== Segment start ==
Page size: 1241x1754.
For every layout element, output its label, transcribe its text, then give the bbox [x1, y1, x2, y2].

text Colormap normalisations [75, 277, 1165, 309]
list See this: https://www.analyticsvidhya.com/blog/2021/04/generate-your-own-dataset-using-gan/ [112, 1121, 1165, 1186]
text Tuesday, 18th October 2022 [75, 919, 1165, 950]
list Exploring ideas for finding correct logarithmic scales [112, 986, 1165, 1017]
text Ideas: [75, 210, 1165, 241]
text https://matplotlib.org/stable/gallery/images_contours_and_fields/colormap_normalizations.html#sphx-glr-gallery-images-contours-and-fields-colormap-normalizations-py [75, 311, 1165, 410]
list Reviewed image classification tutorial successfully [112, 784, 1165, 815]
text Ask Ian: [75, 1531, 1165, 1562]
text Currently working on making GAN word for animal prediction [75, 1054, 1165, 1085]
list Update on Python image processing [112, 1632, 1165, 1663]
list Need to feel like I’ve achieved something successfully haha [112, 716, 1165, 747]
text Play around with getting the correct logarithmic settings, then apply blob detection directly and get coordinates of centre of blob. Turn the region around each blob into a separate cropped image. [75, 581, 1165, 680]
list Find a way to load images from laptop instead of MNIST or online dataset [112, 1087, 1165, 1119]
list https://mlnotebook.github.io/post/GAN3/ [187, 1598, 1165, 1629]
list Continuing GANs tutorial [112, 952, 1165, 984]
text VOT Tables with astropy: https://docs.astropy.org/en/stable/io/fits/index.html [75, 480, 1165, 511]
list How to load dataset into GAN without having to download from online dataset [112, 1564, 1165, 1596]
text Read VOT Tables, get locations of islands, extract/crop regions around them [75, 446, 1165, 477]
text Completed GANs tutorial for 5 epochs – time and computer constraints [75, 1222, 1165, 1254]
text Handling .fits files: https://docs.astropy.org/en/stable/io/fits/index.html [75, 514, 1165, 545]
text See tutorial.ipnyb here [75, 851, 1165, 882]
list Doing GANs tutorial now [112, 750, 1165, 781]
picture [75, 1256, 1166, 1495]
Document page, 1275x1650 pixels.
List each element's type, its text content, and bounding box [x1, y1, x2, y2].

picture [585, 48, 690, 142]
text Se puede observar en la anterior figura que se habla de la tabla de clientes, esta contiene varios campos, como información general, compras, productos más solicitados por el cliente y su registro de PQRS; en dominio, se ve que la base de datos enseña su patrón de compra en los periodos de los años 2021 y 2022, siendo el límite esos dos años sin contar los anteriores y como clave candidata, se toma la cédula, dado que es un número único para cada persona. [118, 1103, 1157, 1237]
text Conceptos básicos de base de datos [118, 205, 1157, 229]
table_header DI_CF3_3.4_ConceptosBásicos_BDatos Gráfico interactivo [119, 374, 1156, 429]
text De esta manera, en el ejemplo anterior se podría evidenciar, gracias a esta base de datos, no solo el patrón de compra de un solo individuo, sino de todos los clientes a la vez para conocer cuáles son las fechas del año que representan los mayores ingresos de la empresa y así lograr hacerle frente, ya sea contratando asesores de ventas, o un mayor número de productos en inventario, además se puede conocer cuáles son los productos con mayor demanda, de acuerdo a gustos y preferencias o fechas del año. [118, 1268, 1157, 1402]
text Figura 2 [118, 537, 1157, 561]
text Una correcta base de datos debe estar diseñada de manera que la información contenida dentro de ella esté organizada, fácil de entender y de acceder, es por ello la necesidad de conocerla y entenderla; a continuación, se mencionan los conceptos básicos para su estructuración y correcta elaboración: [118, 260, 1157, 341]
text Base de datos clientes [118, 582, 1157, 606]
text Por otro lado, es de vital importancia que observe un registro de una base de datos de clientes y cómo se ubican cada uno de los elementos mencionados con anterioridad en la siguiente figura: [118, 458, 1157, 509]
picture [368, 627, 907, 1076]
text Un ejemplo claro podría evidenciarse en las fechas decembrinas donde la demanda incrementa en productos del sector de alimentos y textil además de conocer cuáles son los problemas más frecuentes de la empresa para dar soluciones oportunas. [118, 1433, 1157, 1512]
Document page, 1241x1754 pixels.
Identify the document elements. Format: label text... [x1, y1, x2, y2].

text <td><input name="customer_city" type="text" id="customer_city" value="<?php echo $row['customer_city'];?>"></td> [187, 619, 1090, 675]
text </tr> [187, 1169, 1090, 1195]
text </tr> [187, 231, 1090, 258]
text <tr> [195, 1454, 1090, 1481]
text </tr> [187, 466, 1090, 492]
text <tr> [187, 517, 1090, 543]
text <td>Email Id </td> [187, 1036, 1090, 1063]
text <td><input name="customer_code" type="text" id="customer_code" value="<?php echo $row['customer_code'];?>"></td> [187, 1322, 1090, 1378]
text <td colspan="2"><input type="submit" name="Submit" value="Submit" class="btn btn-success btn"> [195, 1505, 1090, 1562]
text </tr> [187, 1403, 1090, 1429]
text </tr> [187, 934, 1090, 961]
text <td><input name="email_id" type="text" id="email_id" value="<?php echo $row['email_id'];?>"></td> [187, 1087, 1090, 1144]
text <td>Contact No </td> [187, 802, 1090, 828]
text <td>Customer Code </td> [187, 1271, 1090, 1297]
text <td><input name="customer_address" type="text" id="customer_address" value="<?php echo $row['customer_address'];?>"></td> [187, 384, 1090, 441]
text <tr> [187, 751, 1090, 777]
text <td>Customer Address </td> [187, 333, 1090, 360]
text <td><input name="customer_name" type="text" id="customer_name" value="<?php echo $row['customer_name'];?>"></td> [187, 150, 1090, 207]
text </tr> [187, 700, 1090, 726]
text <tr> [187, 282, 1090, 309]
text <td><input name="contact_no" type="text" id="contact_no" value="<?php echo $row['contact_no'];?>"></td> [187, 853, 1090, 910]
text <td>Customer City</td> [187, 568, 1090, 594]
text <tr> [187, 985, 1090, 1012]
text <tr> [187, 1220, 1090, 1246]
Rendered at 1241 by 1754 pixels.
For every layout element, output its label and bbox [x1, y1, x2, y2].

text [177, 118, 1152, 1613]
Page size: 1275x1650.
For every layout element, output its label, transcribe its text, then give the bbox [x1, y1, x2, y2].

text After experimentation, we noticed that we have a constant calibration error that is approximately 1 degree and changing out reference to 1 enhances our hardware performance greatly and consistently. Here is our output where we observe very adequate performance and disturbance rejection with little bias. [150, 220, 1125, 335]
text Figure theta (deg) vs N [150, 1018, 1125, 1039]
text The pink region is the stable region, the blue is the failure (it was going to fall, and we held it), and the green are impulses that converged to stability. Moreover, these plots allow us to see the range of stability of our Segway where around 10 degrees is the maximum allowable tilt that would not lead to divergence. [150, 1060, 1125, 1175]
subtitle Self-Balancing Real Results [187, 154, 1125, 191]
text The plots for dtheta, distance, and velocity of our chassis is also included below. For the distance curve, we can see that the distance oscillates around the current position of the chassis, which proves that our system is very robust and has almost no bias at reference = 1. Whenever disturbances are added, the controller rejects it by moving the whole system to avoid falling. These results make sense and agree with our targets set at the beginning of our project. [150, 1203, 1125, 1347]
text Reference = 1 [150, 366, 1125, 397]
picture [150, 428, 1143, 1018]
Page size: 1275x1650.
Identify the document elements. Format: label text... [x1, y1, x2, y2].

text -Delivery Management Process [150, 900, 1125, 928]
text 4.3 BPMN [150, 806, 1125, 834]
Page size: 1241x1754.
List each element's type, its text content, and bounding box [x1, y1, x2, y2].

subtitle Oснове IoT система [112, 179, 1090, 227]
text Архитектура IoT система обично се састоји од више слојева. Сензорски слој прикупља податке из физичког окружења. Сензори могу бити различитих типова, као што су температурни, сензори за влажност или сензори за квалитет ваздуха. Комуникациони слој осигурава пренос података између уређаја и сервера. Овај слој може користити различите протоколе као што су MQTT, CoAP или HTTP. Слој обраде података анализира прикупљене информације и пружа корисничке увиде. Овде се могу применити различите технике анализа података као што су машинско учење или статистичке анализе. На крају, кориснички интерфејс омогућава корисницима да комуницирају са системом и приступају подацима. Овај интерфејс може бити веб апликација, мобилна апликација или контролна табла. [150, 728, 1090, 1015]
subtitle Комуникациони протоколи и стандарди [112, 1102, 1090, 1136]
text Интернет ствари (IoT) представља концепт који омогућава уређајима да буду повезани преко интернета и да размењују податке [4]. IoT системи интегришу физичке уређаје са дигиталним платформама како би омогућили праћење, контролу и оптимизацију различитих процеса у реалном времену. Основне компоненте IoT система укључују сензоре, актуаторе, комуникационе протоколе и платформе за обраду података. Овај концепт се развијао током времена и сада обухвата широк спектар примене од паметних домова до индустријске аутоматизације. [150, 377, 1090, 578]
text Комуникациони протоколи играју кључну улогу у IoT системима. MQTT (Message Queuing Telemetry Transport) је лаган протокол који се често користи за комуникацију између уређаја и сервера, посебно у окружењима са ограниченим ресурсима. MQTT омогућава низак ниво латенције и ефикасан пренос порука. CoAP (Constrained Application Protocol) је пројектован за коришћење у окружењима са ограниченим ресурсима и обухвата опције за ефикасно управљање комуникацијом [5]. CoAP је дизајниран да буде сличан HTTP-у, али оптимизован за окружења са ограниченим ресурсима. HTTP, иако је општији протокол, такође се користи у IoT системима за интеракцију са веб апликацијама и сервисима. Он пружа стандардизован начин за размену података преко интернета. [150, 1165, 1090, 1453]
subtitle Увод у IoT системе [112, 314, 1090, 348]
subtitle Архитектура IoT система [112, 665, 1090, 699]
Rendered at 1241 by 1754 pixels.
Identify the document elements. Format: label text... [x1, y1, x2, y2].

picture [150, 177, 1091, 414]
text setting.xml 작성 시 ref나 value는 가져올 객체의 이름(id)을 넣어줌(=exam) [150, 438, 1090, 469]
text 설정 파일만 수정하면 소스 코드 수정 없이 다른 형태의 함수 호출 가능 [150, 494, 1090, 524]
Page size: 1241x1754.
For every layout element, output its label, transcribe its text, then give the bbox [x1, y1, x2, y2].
== Segment end ==
- **JOB ITEM**:
Whenever a line above contains "stable", copy that line.

- **YOUR RESPONSE**:
text https://matplotlib.org/stable/gallery/images_contours_and_fields/colormap_normalizations.html#sphx-glr-gallery-images-contours-and-fields-colormap-normalizations-py [75, 311, 1165, 410]
text VOT Tables with astropy: https://docs.astropy.org/en/stable/io/fits/index.html [75, 480, 1165, 511]
text Handling .fits files: https://docs.astropy.org/en/stable/io/fits/index.html [75, 514, 1165, 545]
text The pink region is the stable region, the blue is the failure (it was going to fall, and we held it), and the green are impulses that converged to stability. Moreover, these plots allow us to see the range of stability of our Segway where around 10 degrees is the maximum allowable tilt that would not lead to divergence. [150, 1060, 1125, 1175]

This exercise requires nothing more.